Sorbía el último trago de mi café atiborrado de azúcar porque –me di cuenta después-, inmerso en el crimen anunciado, no había usado la cucharita para revolver, cuando dos disparos redondos rotundos diluyeron la integridad de la tarde, la descuajaron de sí, trazaron nítidos círculos de pólvora y óxido y el olor a sangre cruda inundó el aire y la fotografía se vació de contenido. Sólo quedaron los escombros y esa rara clase de nieve empedernida que parecía cubrirlo todo, incluso algunos trechos de esta plaza musical y concurrida, cuando el turista sueco sentado a la mesita contigua cerró abruptamente la página de Internacionales que leía en el Corriere donde la fotografía a color de dos ignotos rehenes a un tris de morir en manos de la enésima máscara del verdugo, me había subyugado.
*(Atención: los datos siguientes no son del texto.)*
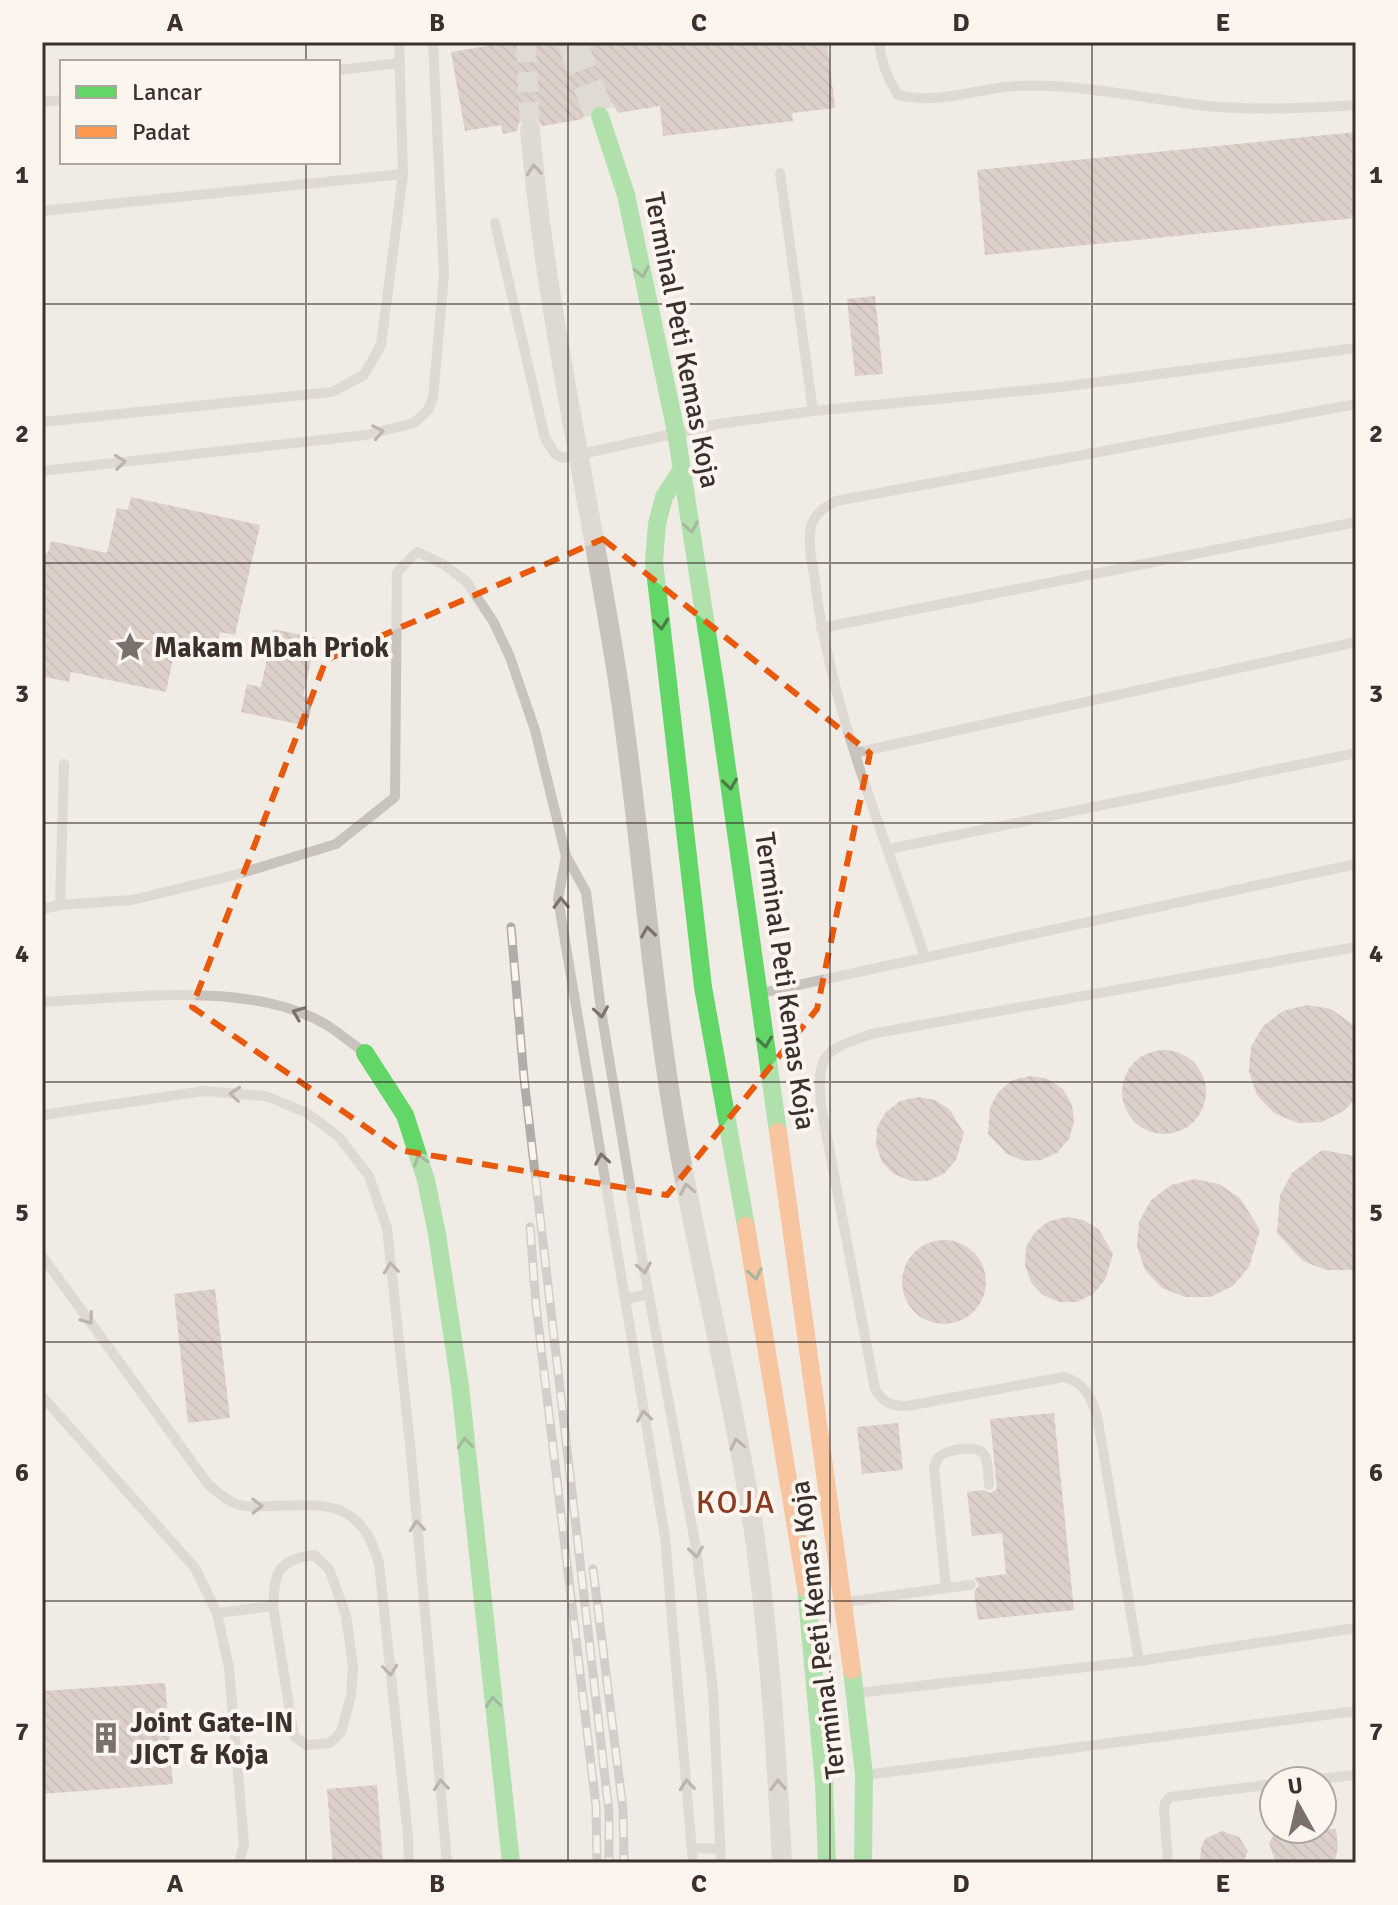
<svg xmlns="http://www.w3.org/2000/svg" width="1398" height="1905" font-family="Signika,sans-serif">
<defs>
<pattern id="building-back-hatch" width="6" height="6" patternUnits="userSpaceOnUse" patternTransform="scale(2)"><rect width="6" height="6" fill="#c3afa7"/><path d="M-1 5l2 2M0 0l6 6M5-1l2 2" fill="none" stroke="#a08f88"/></pattern>
</defs>
<rect width="100%" height="100%" fill="#f0ebe5"/>
<g fill="url(#building-back-hatch)">
<polygon points="486,42 827,42 835,108 792,113 793,121 663,136 660,106 618,113 611,102 603,98 595,99 586,105 583,119 542,126 536,118 528,116 519,123 517,131 503,134 501,125 465,131 451,52 487,46"/>
<polygon points="1356,132 1356,218 985,255 977,170"/>
<polygon points="875,296 883,374 855,376 847,299"/>
<polygon points="131,497 260,525 235,635 220,632 216,653 176,644 166,692 71,672 69,682 42,676 42,552 48,553 51,541 107,553 117,508 128,510"/>
<polygon points="273,629 316,638 303,696 313,698 307,726 241,712 247,684 261,687"/>
<polygon points="1307,1005 1331,1009 1352,1024 1356,1030 1356,1098 1344,1111 1322,1122 1297,1123 1274,1113 1257,1095 1249,1072 1251,1047 1263,1026 1283,1011"/>
<circle cx="1164" cy="1092" r="42"/>
<polygon points="1030,1076 1048,1079 1063,1089 1072,1105 1074,1122 1069,1139 1057,1153 1041,1160 1024,1161 1007,1154 988,1134 990,1107 999,1091 1013,1080"/>
<polygon points="918,1097 935,1100 950,1110 964,1133 956,1160 945,1173 928,1181 911,1181 894,1174 882,1162 876,1145 877,1127 886,1112 900,1101"/>
<polygon points="1322,1150 1356,1156 1356,1270 1326,1270 1303,1261 1277,1233 1280,1195 1292,1173"/>
<polygon points="1195,1179 1219,1184 1240,1198 1260,1230 1249,1267 1233,1286 1210,1297 1185,1297 1162,1288 1145,1270 1137,1246 1139,1222 1151,1200 1171,1185"/>
<polygon points="1067,1217 1084,1220 1099,1230 1113,1254 1105,1280 1093,1294 1077,1302 1059,1302 1043,1295 1031,1282 1025,1265 1026,1247 1035,1232 1049,1221"/>
<circle cx="944" cy="1282" r="42"/>
<polygon points="215,1289 230,1418 188,1423 174,1294"/>
<polygon points="1054,1413 1074,1610 978,1620 974,1592 979,1585 974,1578 1006,1574 1002,1533 972,1536 967,1492 983,1490 990,1493 997,1489 990,1419"/>
<polygon points="898,1423 903,1470 862,1474 857,1427"/>
<polygon points="165,1683 173,1784 42,1794 42,1691"/>
<polygon points="377,1785 383,1863 333,1863 327,1789"/>
<polygon points="1277,1829 1336,1829 1338,1848 1334,1863 1276,1863 1269,1843"/>
<polygon points="1222,1831 1239,1837 1248,1851 1243,1863 1200,1863 1201,1847 1206,1838"/>
</g>
<g fill="none" stroke-linecap="round" stroke-linejoin="round">
<polyline stroke="#ccc6c0" stroke-width="20" stroke-dasharray="20 10" stroke-linecap="butt" points="526,42 530,129"/>
<polyline stroke="#ccc6c0" stroke-width="30" stroke-dasharray="30 15" stroke-linecap="butt" points="572,42 600,116"/>
<g stroke="#c9c3be" stroke-width="10">
<path d="M879 42C881 62 887 78 898 95 938 105 975 89 1014 86 1069 83 1136 96 1191 104 1244 111 1302 109 1356 105"/>
<polyline points="338,70 400,63"/>
<polyline points="42,102 62,100"/>
<polyline points="780,173 813,411"/>
<polyline points="42,211 403,174"/>
<polyline points="495,223 545,438 555,454 563,458 718,424 813,411 1061,387 1356,348"/>
<polyline points="42,422 332,392 364,375 381,345 403,174 399,42"/>
<polyline points="42,471 366,435 414,423 428,410 433,398 444,275 433,42"/>
<polyline points="821,628 1356,522"/>
<polyline points="855,753 1356,642"/>
<polyline points="64,764 60,905 132,900 235,875 336,844 395,797 397,572 417,552 443,564 466,581 493,621 510,657 535,730 566,856 586,892 601,1010 643,1264 696,1548 713,1690 721,1863"/>
<polyline points="889,849 1356,753"/>
<polyline points="566,856 558,899 665,1537 693,1863"/>
<polyline points="42,909 60,905"/>
<path d="M925 957C884 834 831 711 815 582 813 565 807 544 811 527 814 514 825 507 836 501L1356 404"/>
<polyline points="761,993 1356,864"/>
<path d="M42 1002C127 998 249 980 325 1024 337 1031 348 1041 360 1049"/>
<polyline points="42,1115 204,1091 266,1096 307,1113 338,1136 369,1176 387,1228 411,1454 447,1863"/>
<path d="M42 1256 208 1484C218 1493 227 1501 239 1505 249 1508 261 1506 271 1506 328 1504 360 1500 379 1563L408 1836 409 1863"/>
<polyline points="625,1299 649,1294"/>
<polyline points="42,1396 195,1568 217,1613 229,1668 244,1844 239,1863"/>
<path d="M314 1555 329 1569 346 1615 353 1666 351 1696 341 1732 330 1743 306 1745 294 1736 273 1606C275 1572 277 1560 314 1555Z"/>
<polyline points="946,1588 971,1585"/>
<path d="M847 1602 946 1588 934 1468C935 1465 937 1459 939 1457 947 1449 975 1445 983 1453 989 1460 988 1476 989 1485"/>
<polyline points="217,1613 273,1606"/>
<path d="M1139 1661 1097 1416C1091 1397 1085 1383 1064 1377L907 1406C892 1406 883 1403 875 1389L821 1106C817 1053 823 1051 871 1034L1356 947"/>
<polyline points="856,1693 1139,1661 1356,1628"/>
<polyline points="866,1775 1356,1711"/>
<polyline points="1298,1781 1356,1775"/>
<polyline points="692,1848 721,1849"/>
<polyline points="1168,1863 1164,1809 1165,1803 1170,1797 1274,1784"/>
</g>
<path stroke="#c9c3be" stroke-width="20" d="M530 129C546 319 592 505 620 694 642 845 652 998 679 1149 701 1270 731 1390 751 1512 769 1628 776 1746 782 1863"/>
<g stroke="#63d668" stroke-width="18">
<polyline points="600,116 626,195 676,432 717,697 778,1132"/>
<polyline points="682,469 664,497 657,524 654,561 703,987 746,1226"/>
<polyline points="365,1053 405,1115 426,1180 437,1234 460,1386 511,1863"/>
<polyline points="806,1588 824,1784 827,1863"/>
<polyline points="852,1670 864,1775 863,1863"/>
</g>
<g stroke="#ff974d" stroke-width="18">
<polyline points="778,1132 852,1670"/>
<polyline points="746,1226 806,1588"/>
</g>
<defs>
<g id="rail">
<polyline points="511,927 524,1078 609,1812 609,1863"/>
<polyline points="530,1227 536,1305 596,1806 597,1863"/>
<polyline points="593,1569 623,1809 624,1863"/>
</g>
</defs>
<use href="#rail" stroke="#b1aca8" stroke-width="9"/>
<use href="#rail" stroke="#fbf5ee" stroke-width="6" stroke-dasharray="18" stroke-linecap="butt"/>
</g>
<defs><path id="oneway-chevron" d="M-2-3.5L2.5 0L-2 3.5" fill="none" stroke-width="1.6" stroke-linecap="round" stroke-linejoin="round" transform="scale(2)"/></defs>
<g stroke="#7b726d">
<use href="#oneway-chevron" transform="translate(534 170) rotate(-95)"/>
<use href="#oneway-chevron" transform="translate(378 432) rotate(-11)"/>
<use href="#oneway-chevron" transform="translate(120 462) rotate(-6)"/>
<use href="#oneway-chevron" transform="translate(561 903) rotate(-92)"/>
<use href="#oneway-chevron" transform="translate(648 932) rotate(-98)"/>
<use href="#oneway-chevron" transform="translate(601 1012) rotate(81)"/>
<use href="#oneway-chevron" transform="translate(298 1013) rotate(-158)"/>
<use href="#oneway-chevron" transform="translate(235 1094) rotate(-175)"/>
<use href="#oneway-chevron" transform="translate(602 1159) rotate(-99)"/>
<use href="#oneway-chevron" transform="translate(687 1189) rotate(-101)"/>
<use href="#oneway-chevron" transform="translate(391 1268) rotate(-96)"/>
<use href="#oneway-chevron" transform="translate(644 1268) rotate(80)"/>
<use href="#oneway-chevron" transform="translate(88 1319) rotate(54)"/>
<use href="#oneway-chevron" transform="translate(644 1416) rotate(-99)"/>
<use href="#oneway-chevron" transform="translate(737 1444) rotate(-101)"/>
<use href="#oneway-chevron" transform="translate(257 1506) rotate(-1)"/>
<use href="#oneway-chevron" transform="translate(417 1526) rotate(-95)"/>
<use href="#oneway-chevron" transform="translate(696 1552) rotate(82)"/>
<use href="#oneway-chevron" transform="translate(390 1670) rotate(84)"/>
<use href="#oneway-chevron" transform="translate(441 1785) rotate(-95)"/>
<use href="#oneway-chevron" transform="translate(687 1785) rotate(-95)"/>
<use href="#oneway-chevron" transform="translate(778 1785) rotate(-93)"/>
</g>
<g stroke="#4d7b46">
<use href="#oneway-chevron" transform="translate(642 272) rotate(78)"/>
<use href="#oneway-chevron" transform="translate(691 527) rotate(81)"/>
<use href="#oneway-chevron" transform="translate(661 624) rotate(84)"/>
<use href="#oneway-chevron" transform="translate(730 784) rotate(82)"/>
<use href="#oneway-chevron" transform="translate(765 1042) rotate(82)"/>
<use href="#oneway-chevron" transform="translate(420 1160) rotate(-108)"/>
<use href="#oneway-chevron" transform="translate(755 1274) rotate(80)"/>
<use href="#oneway-chevron" transform="translate(465 1443) rotate(-95)"/>
<use href="#oneway-chevron" transform="translate(493 1702) rotate(-96)"/>
</g>
<path d="M0 0H1398V1905H0ZM603 539 870 753 817 1009 667 1195 399 1150 192 1007 326 660Z" fill="#f0ebe5" fill-opacity=".55" fill-rule="evenodd"/>
<path fill="none" stroke="#e8590c" stroke-width="6" stroke-dasharray="16 10" stroke-linejoin="round" d="M603 539 870 753 817 1009 667 1195 399 1150 192 1007 326 660Z"/>
<path fill="none" stroke="#3b302b" stroke-width="2" stroke-opacity="0.55" d="M306 42V62M568 42V1863M830 42V1863M1092 42V1863M306 162V1863M42 304H1356M42 563H1356M42 823H1356M42 1082H1356M42 1342H1356M42 1601H1356"/>
<defs>
<symbol id="sight-bare" viewBox="-9 -9 18 18"><path d="M0-6L1.8-2.2L6-1.7L2.9 1.2L3.7 5.4L0 3.3L-3.7 5.4L-2.9 1.2L-6-1.7L-1.8-2.2Z" fill="#7a716c" stroke="#fbf5ee" stroke-width="2.5" paint-order="stroke"/></symbol>
<symbol id="building-bare" viewBox="-9 -9 18 18"><path d="M-4-6H4V6H1V3H-1V6H-4ZM-2.5-4.3h1.7v1.8h-1.7ZM.8-4.3h1.7v1.8H.8ZM-2.5-1h1.7V.8h-1.7ZM.8-1h1.7V.8H.8Z" fill="#7a716c" stroke="#fbf5ee" stroke-width="2.5" paint-order="stroke"/></symbol>
</defs>
<g fill-rule="evenodd">
<use href="#sight-bare" x="108" y="625" width="44" height="44"/>
<use href="#building-bare" x="84" y="1716" width="44" height="44"/>
</g>
<g text-anchor="middle" stroke-width="8" stroke-linejoin="round" paint-order="stroke">
<g font-size="28" fill="#3b302b" stroke="#fbf5ee">
<text transform="translate(683 340) rotate(79)" y="10">Terminal Peti Kemas Koja</text>
<text transform="translate(786 981) rotate(82)" y="10">Terminal Peti Kemas Koja</text>
<text transform="translate(817 1630) rotate(-97)" y="10">Terminal Peti Kemas Koja</text>
</g>
<g font-size="28" font-weight="bold" fill="#3b302b" stroke="#fbf5ee" text-anchor="start">
<text x="154" y="657">Makam Mbah Priok</text>
<text x="130" y="1732">Joint Gate-IN<tspan x="130" dy="32">JICT &amp; Koja</tspan></text>
</g>
<g font-size="32" letter-spacing="2" fill="#8c3b22" stroke="#fbf5ee">
<text x="736" y="1513">KOJA</text>
</g>
</g>
<rect width="1398" height="1905" fill="none" stroke="#fbf5ee" stroke-width="88"/>
<rect x="60" y="60" width="280" height="104" fill="#fbf5ee" stroke="#aea6a0" stroke-width="2"/>
<rect x="76" y="86" width="40" height="12" fill="#63d668" stroke="#aea6a0" stroke-width="2"/>
<text x="132" y="100" font-size="24" fill="#3b302b">Lancar</text>
<rect x="76" y="126" width="40" height="12" fill="#ff974d" stroke="#aea6a0" stroke-width="2"/>
<text x="132" y="140" font-size="24" fill="#3b302b">Padat</text>
<g transform="translate(1298 1805) rotate(352)"><circle r="38" fill="#fbf5ee" stroke="#aea6a0" stroke-width="2"/>
<path d="M0-6L14 30L0 20L-14 30Z" fill="#7a716c"/>
<text y="-12" font-size="22" font-weight="bold" text-anchor="middle" fill="#3b302b">U</text>
</g>
<rect x="44" y="44" width="1310" height="1817" fill="none" stroke="#3b302b" stroke-width="3"/>
<g font-size="26" text-anchor="middle" font-weight="bold" fill="#3b302b">
<text x="175" y="31">A</text>
<text x="437" y="31">B</text>
<text x="699" y="31">C</text>
<text x="961" y="31">D</text>
<text x="1223" y="31">E</text>
<text x="22" y="183">1</text>
<text x="1376" y="183">1</text>
<text x="22" y="442">2</text>
<text x="1376" y="442">2</text>
<text x="22" y="702">3</text>
<text x="1376" y="702">3</text>
<text x="22" y="962">4</text>
<text x="1376" y="962">4</text>
<text x="22" y="1221">5</text>
<text x="1376" y="1221">5</text>
<text x="22" y="1481">6</text>
<text x="1376" y="1481">6</text>
<text x="22" y="1740">7</text>
<text x="1376" y="1740">7</text>
<text x="175" y="1892">A</text>
<text x="437" y="1892">B</text>
<text x="699" y="1892">C</text>
<text x="961" y="1892">D</text>
<text x="1223" y="1892">E</text>
</g>
</svg>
Ahora que el humo de la pólvora ha desaparecido y los olores se aquietaron dejando traslucir el aire limpio y un aroma renovado a café y a confituras, vuelvo a los detalles históricos y artísticos de la plaza en el centro de esta Roma atestada de turistas; admiro la teatralidad, la ilusión de vida casi ilusionismo en las esculturas de Bernini, la tensión en la musculatura de Neptuno brotando del mar bañado en la luz ligeramente azul del crepúsculo. Pago mi café, me embebo en la vista global de mi último día en la piazza Navona y en Roma, echo a las palomas unos puñados del alimento que compré a propósito esta mañana, y mientras busco una moneda para propina recojo el periódico que el turista sueco dejó en la mesa de hierro naranja que fosforece en la tarde. Lo guardo en mi bolso. No quiero olvidar para siempre. El contraste es más que un claroscuro, la grieta ilusoria se ha ensanchado y la sangre de allá salpica por acá, me salpica. La piazza asoma a través de un molesto cristal que la enrojece. La encharca.
Despacio sigo el camino empedrado que me aleja del lugar, no sé si quiero irme, si quiero quedarme; busco, como quien busca ceñirse en un abrazo, perderme en la peligrosa deriva que la íntima, creciente oscuridad, de la mano de dos o tres nubarrones empetrolados por la luz que declina, de alguna manera va creando.